Serious side effects to all vaccines, including HPV vaccines, are extremely rare. In most cases, when serious side effects are reported, there is not enough information to determine whether the serious side effect was actually caused by the vaccine. It is important to understand the difference between a side effect that is caused by a vaccine and an unrelated event that happens to follow the receipt of a vaccine.

The benefits of getting the HPV vaccine greatly outweigh the very small risks. 

I heard the HPV vaccine can cause infertility. Is this true?

Extensive research has shown no evidence that the HPV vaccine can cause infertility. In fact, HPV cancers (that the vaccine protects against) can lead to issues with fertility. 

Do women still need Pap tests if they get the HPV vaccine?

Yes. It is important for women to get regular Pap tests because the HPV vaccine protects against most but not all types of HPV that cause cervical cancer.

Is it safe for women who are pregnant or breastfeeding to get the HPV vaccine?

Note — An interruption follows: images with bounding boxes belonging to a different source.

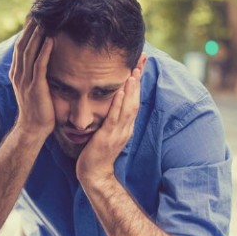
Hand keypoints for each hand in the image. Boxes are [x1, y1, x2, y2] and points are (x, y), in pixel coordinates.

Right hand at [9, 20, 54, 136]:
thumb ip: (35, 72)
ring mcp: (25, 81)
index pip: (20, 46)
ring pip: (29, 52)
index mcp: (17, 73)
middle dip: (31, 27)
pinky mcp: (35, 87)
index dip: (27, 30)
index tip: (35, 16)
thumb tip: (44, 58)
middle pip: (23, 44)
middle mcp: (18, 74)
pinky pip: (39, 65)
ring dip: (37, 34)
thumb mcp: (33, 86)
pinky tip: (51, 39)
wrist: (33, 128)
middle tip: (39, 10)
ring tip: (45, 19)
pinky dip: (45, 51)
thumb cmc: (37, 108)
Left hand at [76, 66, 142, 184]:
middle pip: (136, 100)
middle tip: (142, 60)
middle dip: (139, 80)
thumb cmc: (97, 154)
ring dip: (132, 89)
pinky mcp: (108, 137)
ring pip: (129, 107)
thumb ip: (110, 120)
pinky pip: (115, 117)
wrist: (94, 175)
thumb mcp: (107, 133)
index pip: (135, 100)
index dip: (138, 82)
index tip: (140, 65)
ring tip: (134, 71)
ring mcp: (119, 133)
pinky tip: (121, 92)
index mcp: (126, 126)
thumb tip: (109, 105)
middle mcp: (126, 128)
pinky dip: (119, 104)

The HPV vaccines are not recommended for use in pregnancy because the safety of the vaccines in pregnancy is unknown. However, if a pregnant woman happens to receive the HPV vaccine, it is important to note that the vaccine has not been shown to cause any harm to the baby. The HPV vaccine may be administered to breastfeeding women.

Who can get the HPV vaccine for free?

You can find a list of people eligible for a free HPV vaccine here. Those not eligible for the free vaccine can purchase the vaccine at most pharmacies and travel clinics. Some private health insurance plans cover the cost of the vaccine.